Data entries
==================================================

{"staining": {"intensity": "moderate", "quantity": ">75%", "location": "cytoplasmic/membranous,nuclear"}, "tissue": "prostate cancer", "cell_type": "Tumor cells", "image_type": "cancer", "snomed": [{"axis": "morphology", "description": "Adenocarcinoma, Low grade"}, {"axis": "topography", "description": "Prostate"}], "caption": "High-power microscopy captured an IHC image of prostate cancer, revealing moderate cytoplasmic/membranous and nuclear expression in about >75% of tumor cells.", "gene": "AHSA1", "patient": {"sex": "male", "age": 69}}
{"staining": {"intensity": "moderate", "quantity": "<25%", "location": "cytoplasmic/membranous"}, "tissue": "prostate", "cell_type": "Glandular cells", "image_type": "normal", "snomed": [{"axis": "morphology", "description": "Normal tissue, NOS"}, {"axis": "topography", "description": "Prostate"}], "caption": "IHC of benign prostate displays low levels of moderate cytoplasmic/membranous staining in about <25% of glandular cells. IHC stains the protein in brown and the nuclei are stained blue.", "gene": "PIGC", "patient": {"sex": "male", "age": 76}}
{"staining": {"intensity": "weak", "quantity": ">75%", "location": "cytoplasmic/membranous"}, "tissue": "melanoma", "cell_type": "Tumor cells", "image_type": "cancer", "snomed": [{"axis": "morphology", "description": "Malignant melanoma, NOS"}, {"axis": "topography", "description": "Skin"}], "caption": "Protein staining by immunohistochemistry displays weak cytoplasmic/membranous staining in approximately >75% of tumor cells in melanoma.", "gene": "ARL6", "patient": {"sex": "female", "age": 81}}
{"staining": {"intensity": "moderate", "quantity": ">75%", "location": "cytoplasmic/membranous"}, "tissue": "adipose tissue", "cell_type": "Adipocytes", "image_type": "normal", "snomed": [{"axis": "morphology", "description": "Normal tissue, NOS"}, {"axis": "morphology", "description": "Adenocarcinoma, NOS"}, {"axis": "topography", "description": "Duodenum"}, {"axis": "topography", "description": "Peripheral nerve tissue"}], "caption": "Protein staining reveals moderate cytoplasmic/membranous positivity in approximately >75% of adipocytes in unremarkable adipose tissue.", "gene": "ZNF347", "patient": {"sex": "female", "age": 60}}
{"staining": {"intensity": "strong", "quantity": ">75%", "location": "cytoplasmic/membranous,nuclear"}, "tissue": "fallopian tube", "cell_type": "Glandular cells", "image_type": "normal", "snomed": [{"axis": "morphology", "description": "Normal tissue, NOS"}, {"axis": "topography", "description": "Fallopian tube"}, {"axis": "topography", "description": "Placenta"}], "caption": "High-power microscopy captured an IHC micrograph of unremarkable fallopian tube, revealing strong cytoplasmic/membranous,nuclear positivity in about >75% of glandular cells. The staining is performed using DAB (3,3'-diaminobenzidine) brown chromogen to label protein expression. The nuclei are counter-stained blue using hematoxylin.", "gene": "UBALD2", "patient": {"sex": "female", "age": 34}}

==================================================

## Goal of the exercise
Where a line of the entries contains the word "Prostate", copy that line.

## Reply
{"staining": {"intensity": "moderate", "quantity": ">75%", "location": "cytoplasmic/membranous,nuclear"}, "tissue": "prostate cancer", "cell_type": "Tumor cells", "image_type": "cancer", "snomed": [{"axis": "morphology", "description": "Adenocarcinoma, Low grade"}, {"axis": "topography", "description": "Prostate"}], "caption": "High-power microscopy captured an IHC image of prostate cancer, revealing moderate cytoplasmic/membranous and nuclear expression in about >75% of tumor cells.", "gene": "AHSA1", "patient": {"sex": "male", "age": 69}}
{"staining": {"intensity": "moderate", "quantity": "<25%", "location": "cytoplasmic/membranous"}, "tissue": "prostate", "cell_type": "Glandular cells", "image_type": "normal", "snomed": [{"axis": "morphology", "description": "Normal tissue, NOS"}, {"axis": "topography", "description": "Prostate"}], "caption": "IHC of benign prostate displays low levels of moderate cytoplasmic/membranous staining in about <25% of glandular cells. IHC stains the protein in brown and the nuclei are stained blue.", "gene": "PIGC", "patient": {"sex": "male", "age": 76}}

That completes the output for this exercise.